After the battle, Ignis is the one who delivers the news of Lunafreya's death to Noctis, giving our prince a one-two punch as he realizes that his plan has not only cost Luna her life, but his friend's eyesight. He walks slower and uses a cane, and in the ensuing chapter, Gladio will chew out Noctis if he runs so far ahead that Ignis is left behind. Eventually, Ignis brings up the elephant in the room about his disability and that he still wants to come with Noctis, but that he will need to be left behind if he becomes a burden, because Noctis is king and his duty takes precedence, and you know Noctis doesn't want to be a position where he one day has to make that choice.

But when it comes to leaving someone behind, it's not Ignis who is lost, but Prompto, who Noctis accidentally pushes off a train due to an illusion.

When the battered group finally reaches Gralea, the capital of the Niflheim Empire, their party is down to three, and their car, the Regalia, is smashed getting them inside the city gates. I have seriously never felt as sad about the loss of a game vehicle than hearing Noctis's farewell to the Regalia, since it ended up being one of the last things his father gave him.

And shortly after that Noctis is separated from his remaining friends and his powers as sealed, leaving him nearly helpless and unable to call on his magic or his weapons in a strangely vacant and nocturnal city which has now been filled with daemons. It's so bad that he finally puts on the Ring of the Lucii, which is the only thing that still works, even though it's probably killing him every time he uses it. While the gameplay changes in this chapter in ways that I didn't like (shoving in survival horror stealth aspects along with jump scares), there's no denying in how effectively it isolates Noctis, who finds himself not only shouldering the fate of his kingdom, but now the world.

Through his losses and his acceptance of the burden he bears, Noctis pushes on even though it's entirely possible he has no one left to count on.
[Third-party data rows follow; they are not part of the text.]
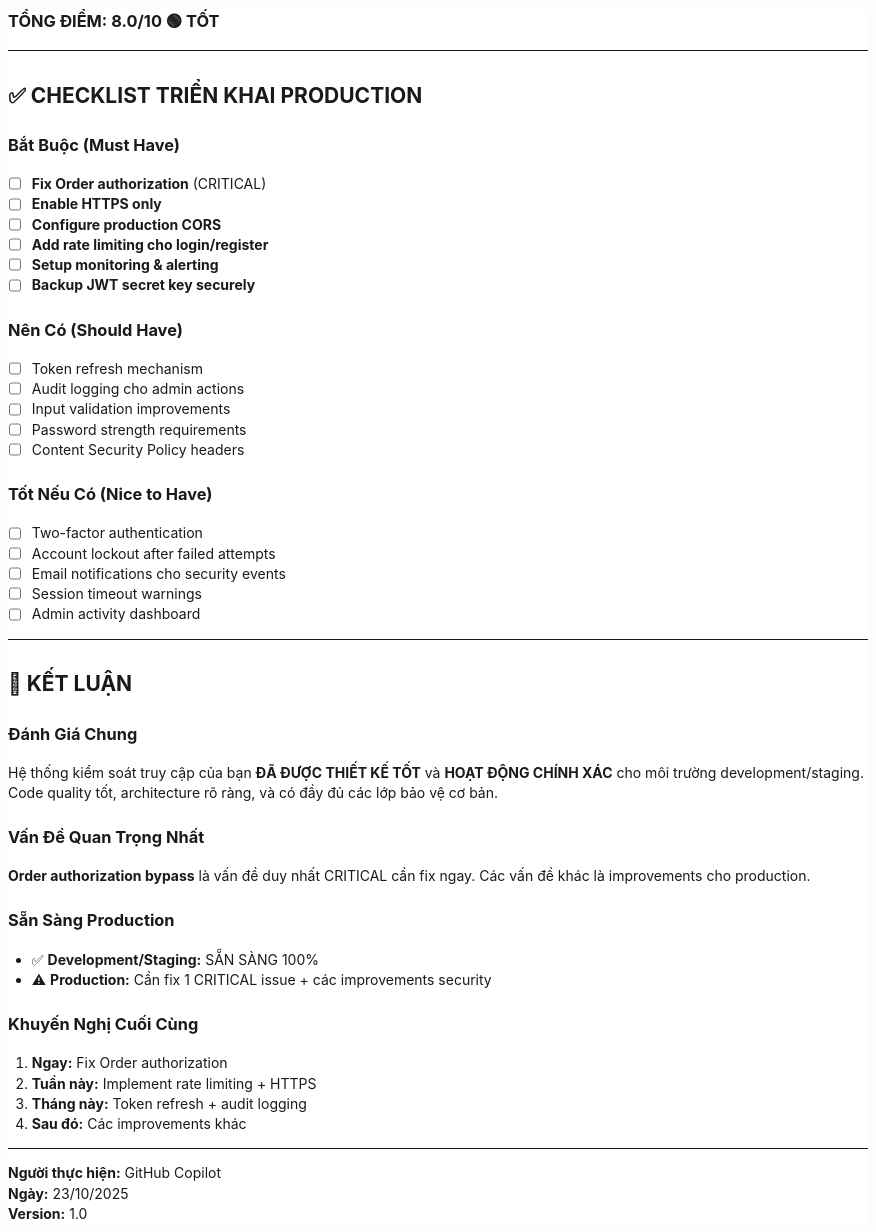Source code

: ### **TỔNG ĐIỂM: 8.0/10** 🟢 TỐT

---

## ✅ CHECKLIST TRIỂN KHAI PRODUCTION

### Bắt Buộc (Must Have)
- [ ] **Fix Order authorization** (CRITICAL)
- [ ] **Enable HTTPS only**
- [ ] **Configure production CORS**
- [ ] **Add rate limiting cho login/register**
- [ ] **Setup monitoring & alerting**
- [ ] **Backup JWT secret key securely**

### Nên Có (Should Have)
- [ ] Token refresh mechanism
- [ ] Audit logging cho admin actions
- [ ] Input validation improvements
- [ ] Password strength requirements
- [ ] Content Security Policy headers

### Tốt Nếu Có (Nice to Have)
- [ ] Two-factor authentication
- [ ] Account lockout after failed attempts
- [ ] Email notifications cho security events
- [ ] Session timeout warnings
- [ ] Admin activity dashboard

---

## 🎯 KẾT LUẬN

### Đánh Giá Chung
Hệ thống kiểm soát truy cập của bạn **ĐÃ ĐƯỢC THIẾT KẾ TỐT** và **HOẠT ĐỘNG CHÍNH XÁC** cho môi trường development/staging. Code quality tốt, architecture rõ ràng, và có đầy đủ các lớp bảo vệ cơ bản.

### Vấn Đề Quan Trọng Nhất
**Order authorization bypass** là vấn đề duy nhất CRITICAL cần fix ngay. Các vấn đề khác là improvements cho production.

### Sẵn Sàng Production
- ✅ **Development/Staging:** SẴN SÀNG 100%
- ⚠️ **Production:** Cần fix 1 CRITICAL issue + các improvements security

### Khuyến Nghị Cuối Cùng
1. **Ngay:** Fix Order authorization
2. **Tuần này:** Implement rate limiting + HTTPS
3. **Tháng này:** Token refresh + audit logging
4. **Sau đó:** Các improvements khác

---

**Người thực hiện:** GitHub Copilot  
**Ngày:** 23/10/2025  
**Version:** 1.0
Though the team reunites again before the end of the chapter, even Prompto, Noctis is forced to leave them behind again, voluntarily this time, so he can go for the Crystal while they hold off what looks like a never ending horde of daemons without him. He doesn't want to, but he has to, because he's the Chosen and if he doesn't make it to the Crystal nothing else will matter. The aimless Noctis from the beginning of the game isn't there anymore.

But the Crystal doesn't turn out to be the saving grace he expects it to be. Rather he's consumed by it and learns what it truly means to be the Chosen. Just as his subjects will devote their lives for the king, he has to sacrifice his own to save theirs.

The game doesn't pull any punches with it. Noctis spends ten years sleeping inside the Crystal and when he finally wakes the only thing on his mind is meeting up with his friends again to finally end the literal darkness that is covering their world.

After the timeskip, he emerges a much more somber character and cognizant of what he needs to do without having to be prodded. In the mid-credits scene, which actually takes place prior to the final battle, he tells his friends that he's made peace with what he has to do, and finally, though it's hard, he manages to tell them how happy he is to have known them.

When Final Fantasy XV was still in development, they announced "Stand By Me" as the theme song, which I thought was an odd choice, given that it's an American song from the 1960s, but after it rolled on top of the first set of credits I was stunned by how appropriate it was. The friendship between Noctis and his friends is the emotional core of the game, but the story that sticks with me beyond the plot to save the world from another evil empire, is that of Noctis's personal journey. He started the game as an aimless prince, but ended very much a king.